Dear Friends,
On 5/19/11, I had to get arrainged on the charge of domestic violence. This was pretty much bullshit because there was no violence and all hype. I spent the night in county jail just to get out of the house and also to let this situation cool down. When I was in court, I was happy to just get out and move on with my life. However, I later found out that my past was finally coming to haunt me. On 5/20/11, I was on my way to a place I never wanted to be at. I avoided going to the county where my son and his mother live at. To also deal with the debt of child support, the lack of parenting on my part and also just flat out avoidance on my part to not be a real father. I was going to Sanilac County Jail and all I could do was pray and hope to see the outside.
As I was on my way up to jail, the guy that came to get me from Sanilac County was basically being a dick. He was insulting me, dogging me, and being a dick to me because I was not being a father to Austin. The truth is that he’s a representative of the state of Michigan and all he and the state wants is the debt from Marie (baby momma) having Austin and also the bills from his birth. I had to hear from this guy that I’m a bad father and I need to take care of my son. Some of what he said was true but the last thing I want to hear is someone telling me that. I also did not think I should have done any county jail time because of missing a court date or even owing money. People own debts but going to jail over them is a silly thing to me. As I get to the jail, I was unaware that I would have to do 30 days. However, I used the knowledge of that plus my new found freedom to make some changes in my life. I have never been in jail before. I don’t know the routine of giving up my possessions or anything like that. I wasn’t scare but I kept saying that I will be out soon. My life was changing for the worse right now. No freedom! I was an inmate of Sanilac County. I had nothing but their uniform and an assign bed. I hated what was going to happen but had to slowly live with what was going on.
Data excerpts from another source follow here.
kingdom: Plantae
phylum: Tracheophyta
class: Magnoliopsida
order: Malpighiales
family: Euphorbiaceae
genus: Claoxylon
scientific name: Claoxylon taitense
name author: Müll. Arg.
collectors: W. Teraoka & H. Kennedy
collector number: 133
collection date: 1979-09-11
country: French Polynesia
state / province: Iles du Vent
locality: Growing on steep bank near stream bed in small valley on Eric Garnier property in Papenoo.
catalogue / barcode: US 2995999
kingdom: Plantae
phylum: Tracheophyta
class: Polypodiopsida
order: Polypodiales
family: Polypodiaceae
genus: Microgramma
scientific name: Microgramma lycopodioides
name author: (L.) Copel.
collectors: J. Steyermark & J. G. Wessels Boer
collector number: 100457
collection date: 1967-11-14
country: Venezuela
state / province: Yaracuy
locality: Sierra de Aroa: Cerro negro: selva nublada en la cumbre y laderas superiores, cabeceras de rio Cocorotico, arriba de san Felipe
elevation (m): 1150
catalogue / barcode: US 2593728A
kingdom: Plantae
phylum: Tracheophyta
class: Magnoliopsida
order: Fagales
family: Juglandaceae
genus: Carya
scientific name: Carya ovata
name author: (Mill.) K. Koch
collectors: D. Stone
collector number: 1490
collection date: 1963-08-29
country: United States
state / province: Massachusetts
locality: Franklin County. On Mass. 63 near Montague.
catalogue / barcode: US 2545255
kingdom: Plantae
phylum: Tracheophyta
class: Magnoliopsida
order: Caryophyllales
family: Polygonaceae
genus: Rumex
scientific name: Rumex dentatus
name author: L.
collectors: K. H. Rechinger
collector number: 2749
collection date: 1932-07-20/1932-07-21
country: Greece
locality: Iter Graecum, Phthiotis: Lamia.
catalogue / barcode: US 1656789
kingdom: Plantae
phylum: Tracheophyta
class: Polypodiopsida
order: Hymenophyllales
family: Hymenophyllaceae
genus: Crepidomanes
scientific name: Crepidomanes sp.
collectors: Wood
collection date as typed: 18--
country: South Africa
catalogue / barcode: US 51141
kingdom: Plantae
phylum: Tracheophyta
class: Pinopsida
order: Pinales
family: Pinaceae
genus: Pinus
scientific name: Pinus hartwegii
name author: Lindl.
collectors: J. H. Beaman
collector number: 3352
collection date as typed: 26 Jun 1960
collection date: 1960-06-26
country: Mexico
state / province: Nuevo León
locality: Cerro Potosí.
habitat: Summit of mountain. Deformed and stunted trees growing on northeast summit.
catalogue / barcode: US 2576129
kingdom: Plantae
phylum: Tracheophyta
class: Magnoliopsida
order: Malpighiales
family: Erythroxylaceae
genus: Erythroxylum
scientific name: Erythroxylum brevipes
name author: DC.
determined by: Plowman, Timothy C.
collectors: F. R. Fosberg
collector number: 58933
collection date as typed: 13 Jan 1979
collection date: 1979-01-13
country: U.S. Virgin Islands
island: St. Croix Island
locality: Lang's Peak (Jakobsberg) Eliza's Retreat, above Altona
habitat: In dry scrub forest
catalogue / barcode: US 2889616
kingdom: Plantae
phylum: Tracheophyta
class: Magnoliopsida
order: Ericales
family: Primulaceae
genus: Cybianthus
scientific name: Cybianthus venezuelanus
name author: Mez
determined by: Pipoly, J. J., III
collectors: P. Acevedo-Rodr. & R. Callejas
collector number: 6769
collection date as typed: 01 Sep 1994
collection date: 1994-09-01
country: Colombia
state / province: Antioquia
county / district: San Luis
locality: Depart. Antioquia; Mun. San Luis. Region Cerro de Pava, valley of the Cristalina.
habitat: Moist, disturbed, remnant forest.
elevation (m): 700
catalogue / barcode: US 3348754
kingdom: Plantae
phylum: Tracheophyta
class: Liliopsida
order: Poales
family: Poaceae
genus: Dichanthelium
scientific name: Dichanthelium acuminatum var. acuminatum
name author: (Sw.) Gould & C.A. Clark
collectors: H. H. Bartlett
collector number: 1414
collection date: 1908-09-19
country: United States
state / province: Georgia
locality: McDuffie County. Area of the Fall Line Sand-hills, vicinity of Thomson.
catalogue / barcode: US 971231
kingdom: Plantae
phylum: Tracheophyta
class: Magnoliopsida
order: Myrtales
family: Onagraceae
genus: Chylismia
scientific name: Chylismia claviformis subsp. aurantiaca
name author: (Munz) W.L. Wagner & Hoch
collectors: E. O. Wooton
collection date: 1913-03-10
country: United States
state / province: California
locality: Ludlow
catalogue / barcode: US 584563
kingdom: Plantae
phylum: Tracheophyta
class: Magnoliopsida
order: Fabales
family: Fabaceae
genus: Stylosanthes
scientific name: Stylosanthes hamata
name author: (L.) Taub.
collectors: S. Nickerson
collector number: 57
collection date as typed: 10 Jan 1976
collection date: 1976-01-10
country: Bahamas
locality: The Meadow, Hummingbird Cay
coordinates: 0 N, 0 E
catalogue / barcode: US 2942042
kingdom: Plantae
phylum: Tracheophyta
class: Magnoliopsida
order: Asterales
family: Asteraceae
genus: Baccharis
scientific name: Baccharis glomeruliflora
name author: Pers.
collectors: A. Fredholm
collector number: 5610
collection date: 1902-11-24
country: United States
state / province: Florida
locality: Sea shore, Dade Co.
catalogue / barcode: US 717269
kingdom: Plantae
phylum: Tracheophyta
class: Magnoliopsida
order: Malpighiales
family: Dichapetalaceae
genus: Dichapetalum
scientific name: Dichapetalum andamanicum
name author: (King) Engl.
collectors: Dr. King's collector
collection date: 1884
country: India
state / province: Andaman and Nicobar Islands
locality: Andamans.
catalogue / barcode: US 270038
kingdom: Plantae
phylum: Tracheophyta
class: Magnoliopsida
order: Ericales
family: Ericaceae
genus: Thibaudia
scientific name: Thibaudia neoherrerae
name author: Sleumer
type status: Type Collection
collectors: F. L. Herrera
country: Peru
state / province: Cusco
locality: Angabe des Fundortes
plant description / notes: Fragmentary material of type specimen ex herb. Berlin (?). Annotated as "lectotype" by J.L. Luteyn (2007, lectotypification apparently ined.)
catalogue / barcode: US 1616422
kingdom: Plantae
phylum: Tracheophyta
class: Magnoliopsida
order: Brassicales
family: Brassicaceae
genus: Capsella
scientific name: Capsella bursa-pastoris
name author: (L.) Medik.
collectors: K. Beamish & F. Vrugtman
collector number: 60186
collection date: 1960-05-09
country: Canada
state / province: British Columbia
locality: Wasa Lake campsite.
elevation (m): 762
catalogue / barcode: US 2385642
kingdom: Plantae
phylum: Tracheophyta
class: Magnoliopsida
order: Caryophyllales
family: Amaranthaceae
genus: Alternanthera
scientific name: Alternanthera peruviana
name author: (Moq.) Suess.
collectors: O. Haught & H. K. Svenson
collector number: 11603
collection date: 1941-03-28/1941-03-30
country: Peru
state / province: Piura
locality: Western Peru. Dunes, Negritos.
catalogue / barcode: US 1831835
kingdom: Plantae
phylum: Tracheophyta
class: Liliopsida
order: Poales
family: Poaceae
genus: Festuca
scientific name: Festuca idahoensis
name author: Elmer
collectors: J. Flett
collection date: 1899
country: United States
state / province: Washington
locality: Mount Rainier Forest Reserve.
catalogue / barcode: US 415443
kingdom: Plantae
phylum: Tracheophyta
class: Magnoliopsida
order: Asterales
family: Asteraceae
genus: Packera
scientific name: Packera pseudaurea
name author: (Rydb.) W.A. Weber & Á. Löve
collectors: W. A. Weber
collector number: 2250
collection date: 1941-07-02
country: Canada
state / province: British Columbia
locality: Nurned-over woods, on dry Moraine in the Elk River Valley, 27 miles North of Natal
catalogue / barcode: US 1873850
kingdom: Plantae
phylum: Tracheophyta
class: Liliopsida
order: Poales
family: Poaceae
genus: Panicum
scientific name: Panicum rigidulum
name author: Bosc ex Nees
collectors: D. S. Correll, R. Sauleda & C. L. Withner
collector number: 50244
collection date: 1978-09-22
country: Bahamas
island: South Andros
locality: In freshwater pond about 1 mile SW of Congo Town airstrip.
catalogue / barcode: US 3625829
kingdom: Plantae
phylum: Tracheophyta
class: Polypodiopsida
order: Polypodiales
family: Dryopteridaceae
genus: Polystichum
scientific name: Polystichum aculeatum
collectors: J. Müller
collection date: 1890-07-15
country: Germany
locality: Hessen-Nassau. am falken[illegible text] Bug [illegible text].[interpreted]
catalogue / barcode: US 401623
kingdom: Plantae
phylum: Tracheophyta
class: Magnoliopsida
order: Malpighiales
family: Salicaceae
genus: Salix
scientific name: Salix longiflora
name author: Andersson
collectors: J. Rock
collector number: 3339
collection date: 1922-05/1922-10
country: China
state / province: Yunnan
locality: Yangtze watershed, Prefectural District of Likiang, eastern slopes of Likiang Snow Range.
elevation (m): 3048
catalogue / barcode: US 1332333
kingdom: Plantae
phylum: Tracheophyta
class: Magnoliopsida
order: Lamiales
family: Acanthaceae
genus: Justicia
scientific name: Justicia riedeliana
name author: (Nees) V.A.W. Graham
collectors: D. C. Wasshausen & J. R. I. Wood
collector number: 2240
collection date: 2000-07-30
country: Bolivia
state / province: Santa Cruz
On 5/23/11, I woke up after sleeping in a holding cell for close to 36 hours on and off. I was transferred to a cell of 30 men. I was midnight and most of the inmates were sleep. I was lead into the cell and shown my bunk. I slept in bed nine and I also got my prison id. The next few days are kind of a blur because Friday turned into Saturday then Saturday turned into Sunday then etc. My life for the next 30 days consisted of these series of patterns: Up at 5:30am, eat breakfast, then nap until lunch, then eat lunch, then nap again, back up in time to eat dinner then stay up until 9pm. My day in jail was 12 hours long. Mostly I slept for the other 12 hours. No outside, no fresh air, no freedom. I hate that my life stopped for those 30 days.
Now I originally wanted to write about all 30 days of what I experienced but most of it is a blur and the rest I want to forget. However, my thoughts were focused on my mother, my life after this experience, and moving on with my life. Also, I experience an empathy that moving on is better than focusing on a life that I will not go through again. I am making up for time lost because of my mistakes with two females: Andrea the whore and my baby momma, Marie. I will say that I am focused on my life and what’s to come in my life. With that said I will only say that county jail is not a joke and time to change my life and work with others. I will write about two things that got me through jail: DEFY and HOPE. That will be later but that’s all for 30 Days of Hell.